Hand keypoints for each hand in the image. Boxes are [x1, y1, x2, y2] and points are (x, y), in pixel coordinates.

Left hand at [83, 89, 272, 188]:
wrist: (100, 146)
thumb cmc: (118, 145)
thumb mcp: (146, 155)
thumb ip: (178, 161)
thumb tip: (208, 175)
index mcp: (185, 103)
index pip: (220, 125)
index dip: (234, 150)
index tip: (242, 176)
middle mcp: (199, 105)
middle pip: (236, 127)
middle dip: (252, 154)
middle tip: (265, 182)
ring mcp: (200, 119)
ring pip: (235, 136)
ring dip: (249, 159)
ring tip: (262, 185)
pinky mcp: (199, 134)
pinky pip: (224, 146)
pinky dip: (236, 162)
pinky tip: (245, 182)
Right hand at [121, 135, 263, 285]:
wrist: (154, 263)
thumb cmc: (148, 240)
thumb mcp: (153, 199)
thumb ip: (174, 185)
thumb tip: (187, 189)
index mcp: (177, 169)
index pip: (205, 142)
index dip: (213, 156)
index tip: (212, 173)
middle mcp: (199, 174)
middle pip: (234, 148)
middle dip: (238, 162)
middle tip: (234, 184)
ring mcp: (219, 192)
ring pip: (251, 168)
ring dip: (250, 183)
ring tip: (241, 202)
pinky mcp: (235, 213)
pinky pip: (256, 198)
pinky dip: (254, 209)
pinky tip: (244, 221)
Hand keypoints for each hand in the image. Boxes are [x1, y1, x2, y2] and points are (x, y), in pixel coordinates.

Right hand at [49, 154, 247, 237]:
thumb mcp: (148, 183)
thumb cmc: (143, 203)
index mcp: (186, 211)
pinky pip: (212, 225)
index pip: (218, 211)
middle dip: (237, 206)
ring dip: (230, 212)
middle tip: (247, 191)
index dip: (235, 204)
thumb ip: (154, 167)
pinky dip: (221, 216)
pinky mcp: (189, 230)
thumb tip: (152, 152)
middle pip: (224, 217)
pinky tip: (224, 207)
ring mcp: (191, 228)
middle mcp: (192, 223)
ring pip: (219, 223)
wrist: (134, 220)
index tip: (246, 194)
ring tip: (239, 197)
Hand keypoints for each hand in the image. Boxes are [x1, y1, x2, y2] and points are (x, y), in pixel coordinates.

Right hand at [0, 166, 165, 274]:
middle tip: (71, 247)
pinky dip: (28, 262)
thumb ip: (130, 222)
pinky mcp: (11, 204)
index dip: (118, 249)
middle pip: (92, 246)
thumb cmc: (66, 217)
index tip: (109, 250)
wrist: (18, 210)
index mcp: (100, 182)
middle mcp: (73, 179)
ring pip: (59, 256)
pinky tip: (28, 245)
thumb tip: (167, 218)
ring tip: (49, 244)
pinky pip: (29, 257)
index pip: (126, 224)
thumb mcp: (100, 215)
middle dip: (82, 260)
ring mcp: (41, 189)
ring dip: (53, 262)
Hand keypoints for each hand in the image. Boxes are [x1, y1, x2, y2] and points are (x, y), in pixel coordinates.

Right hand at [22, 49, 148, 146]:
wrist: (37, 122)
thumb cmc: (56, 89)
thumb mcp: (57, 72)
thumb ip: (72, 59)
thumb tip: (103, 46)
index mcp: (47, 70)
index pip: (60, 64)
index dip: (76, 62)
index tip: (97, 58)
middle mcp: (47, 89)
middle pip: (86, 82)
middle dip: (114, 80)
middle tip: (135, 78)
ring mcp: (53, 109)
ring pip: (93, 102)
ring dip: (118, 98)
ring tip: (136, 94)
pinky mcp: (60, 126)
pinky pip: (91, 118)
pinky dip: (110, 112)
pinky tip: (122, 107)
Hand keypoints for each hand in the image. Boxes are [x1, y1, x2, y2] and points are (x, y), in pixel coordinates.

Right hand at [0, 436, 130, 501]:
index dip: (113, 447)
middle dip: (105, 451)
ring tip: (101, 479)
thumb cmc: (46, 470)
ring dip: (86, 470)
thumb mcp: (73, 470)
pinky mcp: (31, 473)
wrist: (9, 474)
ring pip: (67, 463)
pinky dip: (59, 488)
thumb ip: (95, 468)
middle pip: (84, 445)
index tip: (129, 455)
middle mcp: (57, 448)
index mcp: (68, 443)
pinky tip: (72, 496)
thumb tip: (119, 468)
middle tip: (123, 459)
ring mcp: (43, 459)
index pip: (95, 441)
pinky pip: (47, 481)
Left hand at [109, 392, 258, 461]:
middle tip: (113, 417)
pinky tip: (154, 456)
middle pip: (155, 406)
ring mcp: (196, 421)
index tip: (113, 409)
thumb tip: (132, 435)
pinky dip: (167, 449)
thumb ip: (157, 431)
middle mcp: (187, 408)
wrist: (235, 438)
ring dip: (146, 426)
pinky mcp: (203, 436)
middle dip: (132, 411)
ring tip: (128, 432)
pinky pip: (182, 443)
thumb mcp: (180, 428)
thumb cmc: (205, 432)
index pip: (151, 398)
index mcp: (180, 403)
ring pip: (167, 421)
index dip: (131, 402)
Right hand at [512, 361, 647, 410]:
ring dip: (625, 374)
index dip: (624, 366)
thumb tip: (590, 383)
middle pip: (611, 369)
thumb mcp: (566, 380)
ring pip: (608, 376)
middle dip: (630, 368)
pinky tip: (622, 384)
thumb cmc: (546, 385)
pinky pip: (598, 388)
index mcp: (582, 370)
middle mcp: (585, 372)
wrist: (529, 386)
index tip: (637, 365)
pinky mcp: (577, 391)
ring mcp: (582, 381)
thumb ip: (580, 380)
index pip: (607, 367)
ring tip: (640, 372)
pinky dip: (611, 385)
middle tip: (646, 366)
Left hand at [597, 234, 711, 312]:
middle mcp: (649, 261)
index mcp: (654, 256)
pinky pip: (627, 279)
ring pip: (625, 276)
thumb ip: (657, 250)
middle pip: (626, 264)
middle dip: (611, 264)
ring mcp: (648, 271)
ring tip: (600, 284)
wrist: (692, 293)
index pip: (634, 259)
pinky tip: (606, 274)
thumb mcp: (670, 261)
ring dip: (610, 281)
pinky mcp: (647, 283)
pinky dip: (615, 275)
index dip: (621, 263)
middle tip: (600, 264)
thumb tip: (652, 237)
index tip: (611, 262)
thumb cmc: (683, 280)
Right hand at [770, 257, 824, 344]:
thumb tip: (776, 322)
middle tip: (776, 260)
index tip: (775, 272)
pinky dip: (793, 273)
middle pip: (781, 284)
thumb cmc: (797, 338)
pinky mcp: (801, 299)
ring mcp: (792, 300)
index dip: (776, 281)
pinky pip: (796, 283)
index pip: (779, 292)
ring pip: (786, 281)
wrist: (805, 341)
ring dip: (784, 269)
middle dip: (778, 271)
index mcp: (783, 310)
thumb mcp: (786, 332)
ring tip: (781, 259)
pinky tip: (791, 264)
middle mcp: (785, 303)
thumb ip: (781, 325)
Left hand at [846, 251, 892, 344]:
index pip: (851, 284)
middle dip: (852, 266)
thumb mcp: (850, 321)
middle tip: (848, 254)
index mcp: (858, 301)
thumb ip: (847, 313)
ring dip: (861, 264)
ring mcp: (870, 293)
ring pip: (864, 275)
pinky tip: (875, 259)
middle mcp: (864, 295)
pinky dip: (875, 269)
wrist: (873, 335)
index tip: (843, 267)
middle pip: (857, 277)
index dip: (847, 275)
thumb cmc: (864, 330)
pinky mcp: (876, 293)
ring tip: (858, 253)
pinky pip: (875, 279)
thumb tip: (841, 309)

TASK PROMPT -
Each line from the one with "middle tip: (600, 264)" through the end of the records above should be written out exactly. No other line should appear.

RESPONSE AREA -
middle tip: (600, 264)
thumb tip: (652, 237)
index tip: (611, 262)
thumb cmc: (683, 280)
Right hand at [770, 257, 824, 344]:
thumb tip: (776, 322)
middle tip: (776, 260)
index tip: (775, 272)
pinky dip: (793, 273)
middle pip: (781, 284)
thumb cmc: (797, 338)
pinky mcp: (801, 299)
ring mcp: (792, 300)
index dip: (776, 281)
pinky pip: (796, 283)
index pip: (779, 292)
ring pip: (786, 281)
wrist: (805, 341)
ring dip: (784, 269)
middle dip: (778, 271)
index mcp: (783, 310)
thumb mcp: (786, 332)
ring tip: (781, 259)
pinky tip: (791, 264)
middle mcp: (785, 303)
thumb ip: (781, 325)
Left hand at [846, 251, 892, 344]:
index pip: (851, 284)
middle dip: (852, 266)
thumb mcp: (850, 321)
middle tip: (848, 254)
index mcp: (858, 301)
thumb ip: (847, 313)
ring dip: (861, 264)
ring mcp: (870, 293)
ring pip: (864, 275)
pinky tip: (875, 259)
middle mcp: (864, 295)
pinky dip: (875, 269)
wrist: (873, 335)
index tip: (843, 267)
middle pip: (857, 277)
index dip: (847, 275)
thumb cmc: (864, 330)
pinky mcp: (876, 293)
ring tip: (858, 253)
pinky pip: (875, 279)
thumb tip: (841, 309)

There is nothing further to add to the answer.